▶ **ANFORDERUNGEN**
1/ Nenne bitte die drei Regionen, in die der Text über Nepal das Land geographisch einteilt, jeweils mit ihrer Lage.
2/ Benenne im Text über Nepal "Madheshbadis" in "Madheshvadis" um und gib dabei alles von "Um das Problem" bis hinunter zu "politische Organisationen gebildet." wieder.
3/ Führe den Text über Nepal und das Terai nach seinem letzten Satz weiter.

Geographisch ist Nepal von Ost nach West in drei Regionen geteilt. Im Norden sind hohe Berge oder der Himalaja, in der Mitte sind Hügel und im Süden die ebenen Flächen, die auch Terai oder Madhesh genannt werden. Der Norden grenzt an China und der Osten, Süden und Westen grenzen an Indien. Nepal ist ein Binnenstaat. Zwischen Nepal und China liegt der hohe Himalaja; der Osten, Süden und Westen haben eine offene Grenze zu Indien.

Gegenwärtig ist die Frage des Terai ein sehr ernstes, kritisches und kompliziertes politisches Problem für Nepal geworden, und es ist auch weltweit bekannt. Das Terai wird überwiegend von Menschen der Madhesi und Tharu bewohnt, und sie sind zumeist hart arbeitende Bauern. Sie wurden und werden von Feudalherren oder Grundbesitzern ausgebeutet und unterdrückt, die sowohl aus der Hügel-Region als auch dem Madhesh stammen. In der Vergangenheit hat die Kommunistische Partei Nepals große Bauernkämpfe gegen die feudale Ausbeutung im Terai organisiert. Aber gegenwärtig ist die Bauernbewegung im Terai wegen wachsender regionaler Richtungen so gut wie erlahmt.

Um das Problem des Terai richtig zu verstehen, sollten wir eine Unterscheidung zwischen den zwei Begriffen – Menschen der Madhesi und Madheshbadis – machen. Auf den ersten Blick scheinen beide Begriffe dieselbe Bedeutung zu haben. Aber in Wirklichkeit unterscheiden sich beide Begriffe fundamental. Madhesis sind die ausgebeuteten Menschen des Terai. Aber Madheshbadis sind eine Handvoll Personen, die daran arbeiten, die Interessen des Indischen Expansionismus (IE) in Nepal zu erfüllen. In den letzten Jahrzehnten haben sie mit Unterstützung des IE verschiedene politische Organisationen gebildet.

▶ **AUFGELISTETE ZEILEN**
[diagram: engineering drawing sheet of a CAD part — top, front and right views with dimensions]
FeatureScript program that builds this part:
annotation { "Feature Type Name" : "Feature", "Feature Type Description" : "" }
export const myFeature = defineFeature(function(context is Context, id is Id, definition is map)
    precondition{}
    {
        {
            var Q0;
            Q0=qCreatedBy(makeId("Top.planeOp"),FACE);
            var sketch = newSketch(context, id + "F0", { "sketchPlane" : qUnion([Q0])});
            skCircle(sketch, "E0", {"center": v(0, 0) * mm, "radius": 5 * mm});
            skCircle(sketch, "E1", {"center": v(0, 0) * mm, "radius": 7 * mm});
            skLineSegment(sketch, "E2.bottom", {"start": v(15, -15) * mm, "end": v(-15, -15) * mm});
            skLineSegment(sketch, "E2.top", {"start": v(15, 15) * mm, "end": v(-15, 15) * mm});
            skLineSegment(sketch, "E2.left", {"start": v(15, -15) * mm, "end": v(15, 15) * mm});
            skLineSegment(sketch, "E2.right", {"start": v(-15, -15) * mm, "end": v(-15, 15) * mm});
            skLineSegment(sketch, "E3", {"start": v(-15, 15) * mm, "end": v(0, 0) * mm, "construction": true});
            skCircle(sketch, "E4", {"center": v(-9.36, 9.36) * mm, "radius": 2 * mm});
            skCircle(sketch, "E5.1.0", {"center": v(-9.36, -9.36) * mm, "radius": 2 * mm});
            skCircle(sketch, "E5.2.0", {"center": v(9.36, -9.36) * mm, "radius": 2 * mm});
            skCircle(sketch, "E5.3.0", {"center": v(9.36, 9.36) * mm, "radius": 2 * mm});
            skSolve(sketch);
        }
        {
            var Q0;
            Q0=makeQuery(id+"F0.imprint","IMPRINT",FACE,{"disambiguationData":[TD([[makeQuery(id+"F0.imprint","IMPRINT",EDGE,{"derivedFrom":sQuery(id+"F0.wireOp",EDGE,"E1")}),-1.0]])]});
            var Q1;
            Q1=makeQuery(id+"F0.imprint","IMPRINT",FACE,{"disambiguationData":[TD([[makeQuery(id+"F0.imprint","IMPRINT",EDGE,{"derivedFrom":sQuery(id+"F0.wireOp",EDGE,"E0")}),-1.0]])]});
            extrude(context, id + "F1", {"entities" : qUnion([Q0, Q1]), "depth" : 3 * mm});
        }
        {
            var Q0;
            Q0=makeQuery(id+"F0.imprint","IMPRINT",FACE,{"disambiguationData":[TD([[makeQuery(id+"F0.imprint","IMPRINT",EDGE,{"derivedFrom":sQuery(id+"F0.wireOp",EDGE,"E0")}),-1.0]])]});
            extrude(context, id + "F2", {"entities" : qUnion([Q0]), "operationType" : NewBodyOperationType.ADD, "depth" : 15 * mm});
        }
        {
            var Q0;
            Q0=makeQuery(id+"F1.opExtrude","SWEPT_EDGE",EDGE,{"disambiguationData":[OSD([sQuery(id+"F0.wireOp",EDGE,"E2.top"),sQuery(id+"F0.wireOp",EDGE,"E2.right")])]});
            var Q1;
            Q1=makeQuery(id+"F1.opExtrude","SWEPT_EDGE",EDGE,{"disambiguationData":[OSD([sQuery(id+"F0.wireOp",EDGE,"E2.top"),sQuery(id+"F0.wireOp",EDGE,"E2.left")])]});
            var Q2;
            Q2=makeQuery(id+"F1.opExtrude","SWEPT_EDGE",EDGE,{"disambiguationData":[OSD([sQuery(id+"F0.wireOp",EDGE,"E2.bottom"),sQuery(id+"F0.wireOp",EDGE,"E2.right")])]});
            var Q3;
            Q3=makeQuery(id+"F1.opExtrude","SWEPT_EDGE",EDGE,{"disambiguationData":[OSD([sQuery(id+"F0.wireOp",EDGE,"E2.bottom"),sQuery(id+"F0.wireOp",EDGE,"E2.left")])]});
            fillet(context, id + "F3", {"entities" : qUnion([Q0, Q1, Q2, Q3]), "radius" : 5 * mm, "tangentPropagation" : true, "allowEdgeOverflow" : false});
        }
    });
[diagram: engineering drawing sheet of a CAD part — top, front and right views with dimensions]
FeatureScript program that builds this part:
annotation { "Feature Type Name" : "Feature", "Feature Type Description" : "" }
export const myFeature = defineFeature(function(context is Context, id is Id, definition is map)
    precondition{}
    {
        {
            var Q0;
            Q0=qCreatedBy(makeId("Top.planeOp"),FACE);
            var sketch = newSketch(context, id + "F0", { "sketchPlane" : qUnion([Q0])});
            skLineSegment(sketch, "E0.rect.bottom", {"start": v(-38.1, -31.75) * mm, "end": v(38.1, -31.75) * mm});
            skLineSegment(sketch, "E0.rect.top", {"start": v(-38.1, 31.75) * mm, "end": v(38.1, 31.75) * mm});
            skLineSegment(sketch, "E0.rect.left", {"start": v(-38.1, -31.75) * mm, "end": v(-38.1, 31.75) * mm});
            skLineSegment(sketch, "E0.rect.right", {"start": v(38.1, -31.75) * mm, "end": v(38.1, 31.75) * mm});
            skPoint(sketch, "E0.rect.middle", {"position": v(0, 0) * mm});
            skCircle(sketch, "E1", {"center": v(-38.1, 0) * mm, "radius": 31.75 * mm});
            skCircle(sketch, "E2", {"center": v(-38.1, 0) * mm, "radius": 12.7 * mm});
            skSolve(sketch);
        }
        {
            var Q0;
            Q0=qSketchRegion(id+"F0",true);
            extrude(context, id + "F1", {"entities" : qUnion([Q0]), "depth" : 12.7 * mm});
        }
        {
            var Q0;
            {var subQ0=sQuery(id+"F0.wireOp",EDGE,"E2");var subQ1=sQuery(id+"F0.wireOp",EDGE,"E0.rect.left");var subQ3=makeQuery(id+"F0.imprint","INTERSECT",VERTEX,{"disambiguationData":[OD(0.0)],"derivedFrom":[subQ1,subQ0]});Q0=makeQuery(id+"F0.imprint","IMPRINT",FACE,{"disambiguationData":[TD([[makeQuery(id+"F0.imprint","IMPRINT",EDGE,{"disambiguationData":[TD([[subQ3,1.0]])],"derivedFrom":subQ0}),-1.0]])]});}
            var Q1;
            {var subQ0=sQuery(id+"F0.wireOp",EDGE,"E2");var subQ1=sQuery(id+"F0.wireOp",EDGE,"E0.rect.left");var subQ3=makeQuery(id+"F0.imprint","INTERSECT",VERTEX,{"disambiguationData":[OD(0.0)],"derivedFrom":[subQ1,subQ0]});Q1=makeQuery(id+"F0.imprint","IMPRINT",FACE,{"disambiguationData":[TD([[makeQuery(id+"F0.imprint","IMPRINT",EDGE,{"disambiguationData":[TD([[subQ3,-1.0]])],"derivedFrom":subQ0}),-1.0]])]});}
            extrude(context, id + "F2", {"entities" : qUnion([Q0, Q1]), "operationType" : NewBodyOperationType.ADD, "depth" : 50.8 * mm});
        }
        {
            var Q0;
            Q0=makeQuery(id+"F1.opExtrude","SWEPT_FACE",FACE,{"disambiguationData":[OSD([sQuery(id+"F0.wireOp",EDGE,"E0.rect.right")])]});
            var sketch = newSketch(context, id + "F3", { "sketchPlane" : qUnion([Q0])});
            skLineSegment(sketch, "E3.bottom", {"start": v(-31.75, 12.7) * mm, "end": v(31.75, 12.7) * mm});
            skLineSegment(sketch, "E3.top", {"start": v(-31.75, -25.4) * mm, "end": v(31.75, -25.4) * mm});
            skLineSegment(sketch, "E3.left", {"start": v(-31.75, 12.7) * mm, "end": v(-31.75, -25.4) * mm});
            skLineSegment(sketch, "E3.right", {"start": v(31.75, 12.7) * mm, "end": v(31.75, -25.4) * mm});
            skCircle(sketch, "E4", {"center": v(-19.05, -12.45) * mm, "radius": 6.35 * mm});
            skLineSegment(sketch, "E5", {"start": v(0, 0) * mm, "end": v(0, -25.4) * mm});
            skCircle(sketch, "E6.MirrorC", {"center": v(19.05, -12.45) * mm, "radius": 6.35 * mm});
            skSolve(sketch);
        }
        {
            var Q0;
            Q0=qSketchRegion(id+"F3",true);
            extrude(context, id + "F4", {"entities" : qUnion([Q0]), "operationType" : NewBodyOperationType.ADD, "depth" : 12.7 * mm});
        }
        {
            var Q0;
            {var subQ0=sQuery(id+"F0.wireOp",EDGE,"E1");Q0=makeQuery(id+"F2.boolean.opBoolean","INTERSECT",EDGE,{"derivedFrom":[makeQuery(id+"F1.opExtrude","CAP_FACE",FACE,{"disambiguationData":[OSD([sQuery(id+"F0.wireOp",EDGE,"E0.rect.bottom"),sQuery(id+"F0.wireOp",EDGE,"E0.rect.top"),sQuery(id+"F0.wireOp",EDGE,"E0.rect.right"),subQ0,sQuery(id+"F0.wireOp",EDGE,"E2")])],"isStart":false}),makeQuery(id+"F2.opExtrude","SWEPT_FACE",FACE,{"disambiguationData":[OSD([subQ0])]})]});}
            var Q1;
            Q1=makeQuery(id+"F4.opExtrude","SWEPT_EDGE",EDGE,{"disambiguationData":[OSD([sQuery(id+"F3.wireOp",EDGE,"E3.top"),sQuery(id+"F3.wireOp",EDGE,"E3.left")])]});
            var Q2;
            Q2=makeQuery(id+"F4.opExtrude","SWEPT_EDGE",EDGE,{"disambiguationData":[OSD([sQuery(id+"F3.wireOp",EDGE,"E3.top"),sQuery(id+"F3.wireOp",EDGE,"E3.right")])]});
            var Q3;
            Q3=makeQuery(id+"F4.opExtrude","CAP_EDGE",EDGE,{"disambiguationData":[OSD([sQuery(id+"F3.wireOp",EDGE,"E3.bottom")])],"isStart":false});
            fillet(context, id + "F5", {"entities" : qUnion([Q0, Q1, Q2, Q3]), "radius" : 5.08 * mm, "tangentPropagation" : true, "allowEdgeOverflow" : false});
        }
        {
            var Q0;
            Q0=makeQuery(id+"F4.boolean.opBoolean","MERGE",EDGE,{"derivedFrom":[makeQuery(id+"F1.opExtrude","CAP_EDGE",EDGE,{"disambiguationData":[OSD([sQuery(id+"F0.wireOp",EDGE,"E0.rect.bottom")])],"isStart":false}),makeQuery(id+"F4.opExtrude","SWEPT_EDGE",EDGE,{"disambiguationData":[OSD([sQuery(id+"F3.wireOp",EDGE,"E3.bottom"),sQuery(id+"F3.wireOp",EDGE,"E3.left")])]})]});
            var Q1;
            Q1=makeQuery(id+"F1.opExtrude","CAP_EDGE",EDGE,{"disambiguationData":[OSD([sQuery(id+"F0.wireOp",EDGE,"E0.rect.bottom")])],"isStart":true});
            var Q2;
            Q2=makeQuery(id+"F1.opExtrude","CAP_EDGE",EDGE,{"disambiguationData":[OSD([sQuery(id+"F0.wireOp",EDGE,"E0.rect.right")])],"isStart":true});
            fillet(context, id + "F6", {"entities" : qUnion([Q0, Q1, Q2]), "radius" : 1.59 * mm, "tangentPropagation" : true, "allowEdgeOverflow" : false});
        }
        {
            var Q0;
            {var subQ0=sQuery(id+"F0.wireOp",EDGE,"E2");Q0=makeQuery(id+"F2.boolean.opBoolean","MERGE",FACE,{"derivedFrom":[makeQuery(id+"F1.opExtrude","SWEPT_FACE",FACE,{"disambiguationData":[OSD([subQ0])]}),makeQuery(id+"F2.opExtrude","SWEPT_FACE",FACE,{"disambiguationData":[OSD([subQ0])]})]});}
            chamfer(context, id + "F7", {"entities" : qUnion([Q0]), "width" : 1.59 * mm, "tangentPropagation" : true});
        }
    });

▶ **ÜBUNGSERGEBNISSE**
1/
- Norden: hohe Berge oder der Himalaja
- Mitte: Hügel
- Süden: die ebenen Flächen, auch Terai oder Madhesh genannt

2/
Um das Problem des Terai richtig zu verstehen, sollten wir eine Unterscheidung zwischen den zwei Begriffen – Menschen der Madhesi und Madheshvadis – machen. Auf den ersten Blick scheinen beide Begriffe dieselbe Bedeutung zu haben. Aber in Wirklichkeit unterscheiden sich beide Begriffe fundamental. Madhesis sind die ausgebeuteten Menschen des Terai. Aber Madheshvadis sind eine Handvoll Personen, die daran arbeiten, die Interessen des Indischen Expansionismus (IE) in Nepal zu erfüllen. In den letzten Jahrzehnten haben sie mit Unterstützung des IE verschiedene politische Organisationen gebildet.

3/
Die Führung der Madheshbadis setzt sich vor allem aus eingebürgerten Einwohnern zusammen, die aus Indien eingewandert sind, und aus großen Madhesh-Grundbesitzern des Terai. Viele von ihnen waren Minister in verschiedenen Kabinetten Nepals, und einige von ihnen sind sogar heute Parlamentsmitglieder. Politisch repräsentieren sie eine reaktionäre Richtung. Im Parlament waren sie immer entschiedene Gegner jeglicher Art von Landreformen. Sie setzen immer alles daran, das bestehende feudale System aufrechtzuerhalten. Der Regionalismus ist in ihren Händen eine Waffe geworden, um ihre pro-indischen und feudalen Interessen zu wahren und die ausgebeuteten Menschen im Terai unter ihrem Einfluss zu halten. Sie sind dafür, die den örtlichen Organen gewährten Rechte zu beschneiden.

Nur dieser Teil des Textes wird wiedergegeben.